Réquiem por el 'homo sovieticus'

Putin se quedó tan congelado cuando el Pacto de Varsovia saltó por los aires, que ha sido incapaz de evolucionar

Putin sigue sin aceptar la implosión de la URSS, tres décadas después. Convertido en un Stalin de turno, ignora que el Pacto de Varsovia es historia y que los países satélites del Este como Bulgaria, Albania, Rumanía o Polonia abandonaron la órbita rusa para alinearse con Occidente, hace lustros. Por lo visto se quedó tan congelado cuando su añorado mercado común entre los países socialistas (COMECON) saltó por los aires, que es incapaz de evolucionar. La autora ucraniana Svetlana Aleksiévich describió como nadie el final del homo sovieticus, que nació del laboratorio del marxismo-leninismo, pero por desgracia el sátrapa no ha leído su colosal obra a modo de réquiem, ni quiere. Él prefiere aplastar a Ucrania y entretanto nos preguntamos cuál será su última motivación. A priori le mueven el odio a Occidente y su afán expansionista para debilitar las democracias y causar el mayor daño a EEUU. Pero poco más sabemos de las auténticas intenciones de quien envenena y encarcela a sus opositores. Por tanto, que un iluminado como Maduro empatice con este jerarca se admite, pero que la cúpula de Podemos no le condene sin tapujos es de locos.

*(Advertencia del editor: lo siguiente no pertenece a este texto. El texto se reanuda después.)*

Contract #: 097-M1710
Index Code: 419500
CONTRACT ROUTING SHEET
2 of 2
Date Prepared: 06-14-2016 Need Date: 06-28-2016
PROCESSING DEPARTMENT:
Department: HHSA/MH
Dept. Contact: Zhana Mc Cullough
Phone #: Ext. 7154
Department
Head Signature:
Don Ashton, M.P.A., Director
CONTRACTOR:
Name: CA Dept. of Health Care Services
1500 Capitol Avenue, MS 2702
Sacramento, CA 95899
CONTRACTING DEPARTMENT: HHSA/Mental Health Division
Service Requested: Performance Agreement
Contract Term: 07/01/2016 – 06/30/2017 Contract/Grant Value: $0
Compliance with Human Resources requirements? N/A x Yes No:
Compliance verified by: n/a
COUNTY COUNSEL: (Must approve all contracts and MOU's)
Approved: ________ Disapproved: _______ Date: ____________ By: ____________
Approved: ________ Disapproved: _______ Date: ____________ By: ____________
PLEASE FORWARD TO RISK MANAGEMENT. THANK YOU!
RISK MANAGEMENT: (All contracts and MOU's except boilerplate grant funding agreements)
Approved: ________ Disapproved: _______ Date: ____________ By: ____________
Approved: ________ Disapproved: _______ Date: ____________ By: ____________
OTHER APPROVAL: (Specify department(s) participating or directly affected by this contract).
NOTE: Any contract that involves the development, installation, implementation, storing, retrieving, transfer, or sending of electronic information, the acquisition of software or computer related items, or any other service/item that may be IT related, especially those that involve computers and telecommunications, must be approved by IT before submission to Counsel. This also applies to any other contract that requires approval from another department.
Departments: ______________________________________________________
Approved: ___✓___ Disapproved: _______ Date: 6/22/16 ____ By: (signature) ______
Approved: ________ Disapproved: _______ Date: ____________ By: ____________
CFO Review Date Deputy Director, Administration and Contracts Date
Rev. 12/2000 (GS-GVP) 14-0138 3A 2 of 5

Los socios de Sánchez cabalgan sobre la contradicción porque son los primeros en advertir que Putin sólo es partidario del comunismo a la carta con un toque pijo. Un comunismo híbrido e icónico como la foto del Che, más estético y sentimental que real, y que se reserva los privilegios y la opulencia para el partido. Su régimen es muy parecido al de China, presidido por el capitalismo salvaje bajo una enorme carga simbólica, con la hoz y el martillo, el puño alzado y un canto a la internacional. Putin ejerce un control férreo sobre todo lo que se mueve desde la autocracia y la tutela de partido único. Preside un gobierno alejado de la utópica dictadura del proletariado y de aquella revolución que, a la larga, selló la explotación del trabajador por el mayor patrono del mundo: el Estado soviético, con el ejército, la prensa, la policía secreta, los sindicatos, los tribunales y la propaganda a su servicio. Hasta ahora, apenas nada cambió en Moscú, salvo que los oligarcas rusos que se enriquecieron con la descapitalización de las empresas estatales son más transparentes. Les encanta exhibir sus yates de lujo tanto como a los demás. Y aunque algunos podemitas lo sigan viendo con nostalgia, Putin no deja de ser un supremacista al que le pirran el dinero y el poder, tanto como gobernar con mano de hierro, la economía intervenida y las libertades aniquiladas por un aparato que intimida a la población. La paz impuesta por Rusia en Chechenia, a sangre y fuego, y Bielorrusia, a golpe de talonario, no será tan fácil en Ucrania. El PIB ruso apenas supera al de cualquier potencia europea. Y por más que destine una gran tajada del mismo a su ejército y que quiera acallar a la opinión pública, un día hasta su pueblo le recordará que el homo sovieticus murió hace tiempo. Descanse en paz.